Textauszug von einem Song von Gabriele Hasan alias Hasso:

I valori si abbassano 
Il mondo resta uguale 
Anche se l’uguaglianza non c’è mamma piange ogni sera da anni 
Cerco perdono nelle sue mani 
Asciugherò le sue lacrime con i money 
Perché le sue lacrime valgono più di sti fazzoletti fra tempo dammi tempo le asciugherò con pezzi da cento 
Sai che ho messo solo i soldi e la famiglia al centro 
Con questa gente giuro che non centro 
Voglio fare sti soldi per asciugare le lacrime di mamma versate per me 
Ho un debito per ogni suo pianto 
Ogni volta dicevo di farla piangere la pianto 
Non mi accorgevo di farla soffrire finché non lo vista piangere con la mia foto nelle mani 

 

Seine Eltern bekamen Hasan, als sie sechszehn und siebzehn Jahre alt waren. „Meine Oma hat mich aufgezogen. Meine Eltern waren nicht sehr präsent und wenn sie da waren, benahmen sie sich nicht wie Eltern. Aber wer weiß schon mit 17 Jahren, wie man sich als Eltern verhalten soll? Das ist eine verständliche Sache“, sagt er. Hasan hat drei jüngere Brüder und findet sich oft in der Vaterrolle wieder. „Als mein Vater verhaftet wurde, wurde meine Mutter depressiv. Du fängst an, Blödsinn zu machen, wenn du auf niemandem zählen kannst“, sagt er.

 

In der Sozial-, Jugend- und Kulturarbeit gibt es noch sehr wenig Zusammenarbeit - Thomas Kobler

 

Heute macht er das letzte Ausbildungsjahr als Elektriker und würde gerne auch in der Öffentlichkeit singen. Dank Jungle Music Incubator könnte dieser Traum bald Wirklichkeit werden. Da die Fördergelder sich bereits dem Ende zu neigen, hängt die weitere Umsetzung aber nun auch davon ab, auf welche Projekte die Gelder des Nachtragshaushaltes beim Amt für Jugendarbeit verteilt werden. Das Ansuchen für die weitere Förderung wird vom Jugendzentrum Jungle in Kürze eingereicht. Für die Finanzierung des Projekts zieht Jungle zudem in Erwägung, auch Gelder der Gemeinde und der EU zu beantragen sowie Private um Unterstützung zu bitten.

 

Neu denken

 

 

Neben den Workshops von Fabian Heidegger war unter anderem auch der Female DJ Workshop im Museion Bozen im Dezember 2021 sehr gut besucht. Der DJ Fabian Carano alias Toni Telefoni bot gezielt jungen Frauen einen Workshop an. „Das große Interesse für diesen Workshop zeigt auf eindrückliche Weise, wie wichtig solche geschützten Räume und Angebote vor allem für junge Frauen sind“, sagt Thomas Kobler.
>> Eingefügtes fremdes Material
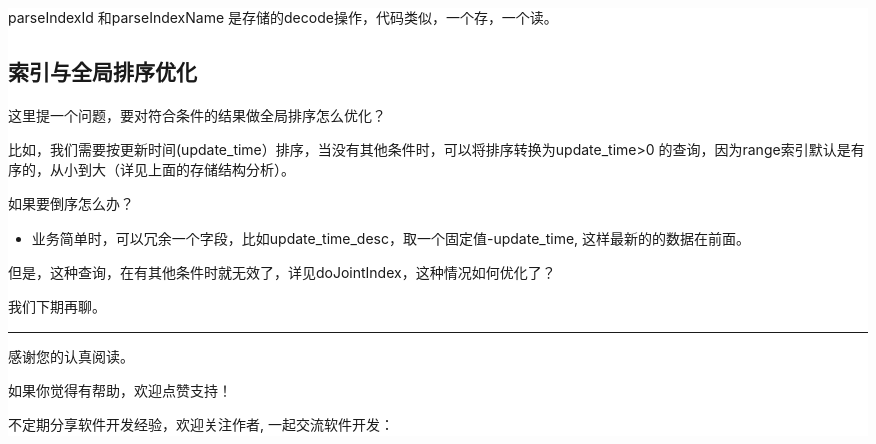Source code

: parseIndexId 和parseIndexName 是存储的decode操作，代码类似，一个存，一个读。

## 索引与全局排序优化

这里提一个问题，要对符合条件的结果做全局排序怎么优化？

比如，我们需要按更新时间(update_time）排序，当没有其他条件时，可以将排序转换为update_time>0 的查询，因为range索引默认是有序的，从小到大（详见上面的存储结构分析）。

如果要倒序怎么办？
  
  - 业务简单时，可以冗余一个字段，比如update_time_desc，取一个固定值-update_time, 这样最新的的数据在前面。

但是，这种查询，在有其他条件时就无效了，详见doJointIndex，这种情况如何优化了？

我们下期再聊。



--------------------------

感谢您的认真阅读。

如果你觉得有帮助，欢迎点赞支持！

不定期分享软件开发经验，欢迎关注作者, 一起交流软件开发：


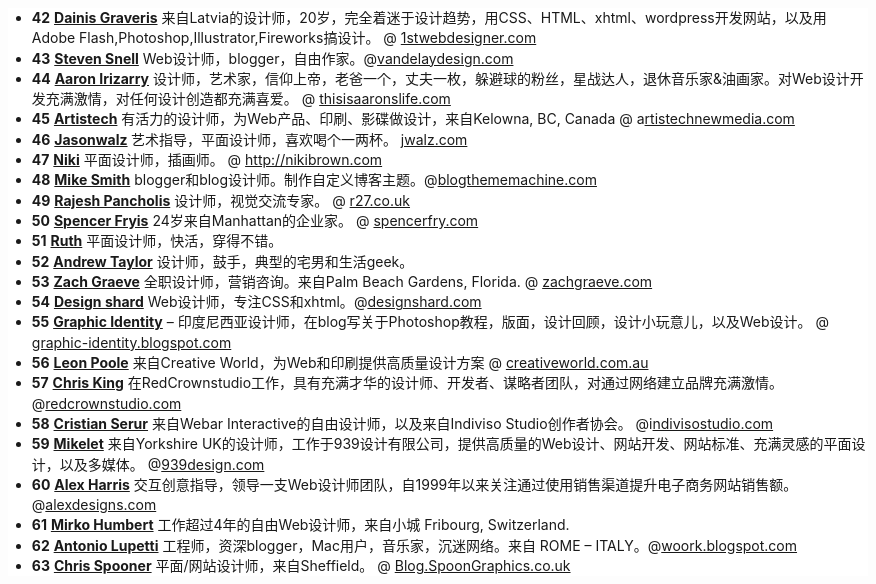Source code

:   * **42** <span class="fn"><strong><a target="_blank" href="http://twitter.com/1stwebdesigner">Dainis Graveris</a></strong> 来自</span>Latvia的设计师，20岁，完全着迷于设计趋势，用CSS、HTML、xhtml、wordpress开发网站，以及用Adobe Flash,Photoshop,Illustrator,Fireworks搞设计。 @ <a target="_blank" href="http://www.1stwebdesigner.com/">1stwebdesigner.com</a>
  * **43** <span class="fn"><strong><a target="_blank" href="http://twitter.com/stevensnell">Steven Snell</a></strong> Web设计师，blogger，自由作家。</span><span class="bio">@<a href="http://vandelaydesign.com/">vandelaydesign.com</a><br /> </span>
  * **44** <span class="fn"><strong><a target="_blank" href="http://twitter.com/aaroni268">Aaron Irizarry</a></strong> 设计师，艺术家，信仰上帝，老爸一个，丈夫一枚，躲避球的粉丝，星战达人，退休音乐家&油画家。对Web设计开发充满激情，对任何设计创造都充满喜爱。</span> @ <a target="_blank" href="http://thisisaaronslife.com/">thisisaaronslife.com</a>
  * **45** <span class="fn"><strong><a target="_blank" href="http://twitter.com/artistech">Artistech</a></strong> 有活力的设计师，为Web产品、印刷、影碟做设计，来自</span><span class="bio">Kelowna, BC, Canada @ a<a target="_blank" href="http://artistechnewmedia.com/">rtistechnewmedia.com</a><br /> </span>
  * **46** <span class="fn"><strong><a target="_blank" href="http://twitter.com/jasonwalz">Jasonwalz</a> </strong>艺术指导，平面设计师，喜欢喝个一两杯。</span> <span class="bio"><a target="_blank" href="http://jwalz.com/">jwalz.com</a><br /> </span>
  * **47** **<a target="_blank" href="http://twitter.com/styletime">Niki</a>** 平面设计师，插画师。 @ http://nikibrown.com
  * **48** <span class="fn"><strong><a target="_blank" href="http://twitter.com/blogdesigner">Mike Smith</a></strong> blogger和blog设计师。制作自定义博客主题。</span><span class="bio">@<a target="_blank" href="http://blogthememachine.com/">blogthememachine.com</a><br /> </span>
  * **49** <span class="fn"><strong><a target="_blank" href="http://twitter.com/r27">Rajesh Pancholis</a></strong> 设计师，视觉交流专家。</span> <span class="bio">@ <a target="_blank" href="http://www.r27.co.uk/">r27.co.uk</a><br /> </span>
  * **50** <span class="fn"><strong><a target="_blank" href="http://twitter.com/spencerfry">Spencer Fryis</a></strong> 24岁来自Manhattan的企业家。</span> @ <a target="_blank" href="http://www.spencerfry.com/">spencerfry.com</a>
  * **51** <span class="fn"><strong><a target="_blank" href="http://twitter.com/muddypebbles">Ruth</a></strong> 平面设计师，快活，穿得不错。</span>
  * **52** <span class="fn"><strong><a target="_blank" href="http://twitter.com/additive">Andrew Taylor</a></strong> 设计师，鼓手，典型的宅男和生活geek。</span>
  * **53** **<a target="_blank" href="http://twitter.com/zacheos">Zach Graeve</a>** 全职设计师，营销咨询。来自Palm Beach Gardens, Florida. @ <a target="_blank" href="http://zachgraeve.com/">zachgraeve.com</a>
  * **54** <span class="fn"><strong><a target="_blank" href="http://twitter.com/designshard">Design shard</a></strong> Web设计师，专注CSS和xhtml。</span>@<a target="_blank" href="http://designshard.com/">designshard.com</a>
  * **55** **<a target="_blank" href="http://twitter.com/graphicidentity">Graphic Identity</a>** &#8211; 印度尼西亚设计师，在<span class="bio">blog写关于Photoshop教程，版面，设计回顾，设计小玩意儿，以及Web设计。 @ <a target="_blank" href="http://graphic-identity.blogspot.com/">graphic-identity.blogspot.com</a><br /> </span>
  * **56** <span class="fn"><strong><a target="_blank" href="http://twitter.com/creativeworld">Leon Poole</a></strong> 来自Creative World，为Web和印刷提供高质量设计方案</span> @ <a target="_blank" href="http://creativeworld.com.au/">creativeworld.com.au</a>
  * **57** <span class="fn"><strong><a target="_blank" href="http://twitter.com/iheartdzgn">Chris King</a></strong> 在RedCrownstudio工作，具有充满才华的设计师、开发者、谋略者团队，对通过网络建立品牌充满激情。@<a target="_blank" href="http://redcrownstudio.com/">redcrownstudio.com</a><br /> </span>
  * **58** <span class="fn"><strong><a target="_blank" href="http://twitter.com/symbiotics">Cristian Serur</a></strong> 来自Webar Interactive的自由设计师，以及来自Indiviso Studio创作者协会。 @i<a target="_blank" href="http://indivisostudio.com/">ndivisostudio.com</a></span>
  * **59** <span class="fn"><strong><a target="_blank" href="http://twitter.com/939design">Mikelet</a></strong> 来自</span>Yorkshire UK的设计师，工作于939设计有限公司，提供高质量的Web设计、网站开发、网站标准、充满灵感的平面设计，以及多媒体。 @<a target="_blank" href="http://939design.com/">939design.com</a>
  * **60** <span class="fn"><strong><a target="_blank" href="http://twitter.com/alexdesigns">Alex Harris</a></strong> 交互创意指导，领导一支Web设计师团队，自1999年以来关注通过使用销售渠道提升电子商务网站销售额。</span> @<a target="_blank" href="http://alexdesigns.com/">alexdesigns.com</a>
  * **61** <span class="fn"><strong><a target="_blank" href="http://twitter.com/mirkohumbert">Mirko Humbert</a></strong> 工作超过4年的自由Web设计师，来自小城</span> Fribourg, Switzerland.
  * **62** <span class="fn"><strong><a target="_blank" href="http://twitter.com/Woork">Antonio Lupetti</a></strong> 工程师，资深blogger，Mac用户，音乐家，沉迷网络。来自</span> ROME &#8211; ITALY。@<a target="_blank" href="http://woork.blogspot.com/">woork.blogspot.com</a>
  * **63** **<a target="_blank" href="http://twitter.com/chrisspooner">Chris Spooner</a>** 平面/网站设计师，来自Sheffield。 @ <a target="_blank" href="http://blog.spoongraphics.co.uk/">Blog.SpoonGraphics.co.uk</a>
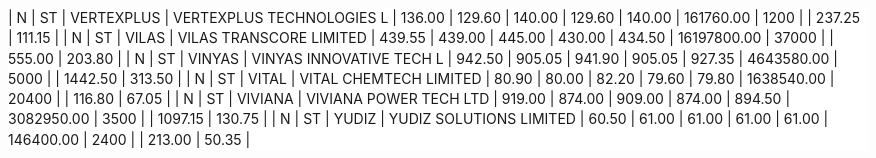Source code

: | N | ST | VERTEXPLUS | VERTEXPLUS TECHNOLOGIES L | 136.00 | 129.60 | 140.00 | 129.60 | 140.00 | 161760.00 | 1200 |  | 237.25 | 111.15 |
| N | ST | VILAS | VILAS TRANSCORE LIMITED | 439.55 | 439.00 | 445.00 | 430.00 | 434.50 | 16197800.00 | 37000 |  | 555.00 | 203.80 |
| N | ST | VINYAS | VINYAS INNOVATIVE TECH L | 942.50 | 905.05 | 941.90 | 905.05 | 927.35 | 4643580.00 | 5000 |  | 1442.50 | 313.50 |
| N | ST | VITAL | VITAL CHEMTECH LIMITED | 80.90 | 80.00 | 82.20 | 79.60 | 79.80 | 1638540.00 | 20400 |  | 116.80 | 67.05 |
| N | ST | VIVIANA | VIVIANA POWER TECH LTD | 919.00 | 874.00 | 909.00 | 874.00 | 894.50 | 3082950.00 | 3500 |  | 1097.15 | 130.75 |
| N | ST | YUDIZ | YUDIZ SOLUTIONS LIMITED | 60.50 | 61.00 | 61.00 | 61.00 | 61.00 | 146400.00 | 2400 |  | 213.00 | 50.35 |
Laut Fabian Heidegger hätte das Format des Jungle Music Incubator das Potential, die Zukunft der Sozialarbeit in Südtirol zu werden: „In diesen Jahren habe ich viele Dinge gesehen, die nicht funktionieren und das hier funktioniert.“ Auch Thomas Kobler ist überzeugt, dass frühere Methoden der Sozialarbeit heute an ihre Grenzen stoßen. Deshalb müsse weitergedacht werden. „In der Sozial-, Jugend- und Kulturarbeit gibt es noch sehr wenig Zusammenarbeit, das wollen wir ändern“, sagt Kobler. Die Vision ist ein Netzwerk, das junge Menschen in der Persönlichkeitsentwicklung durch kreative Beschäftigung unterstützt.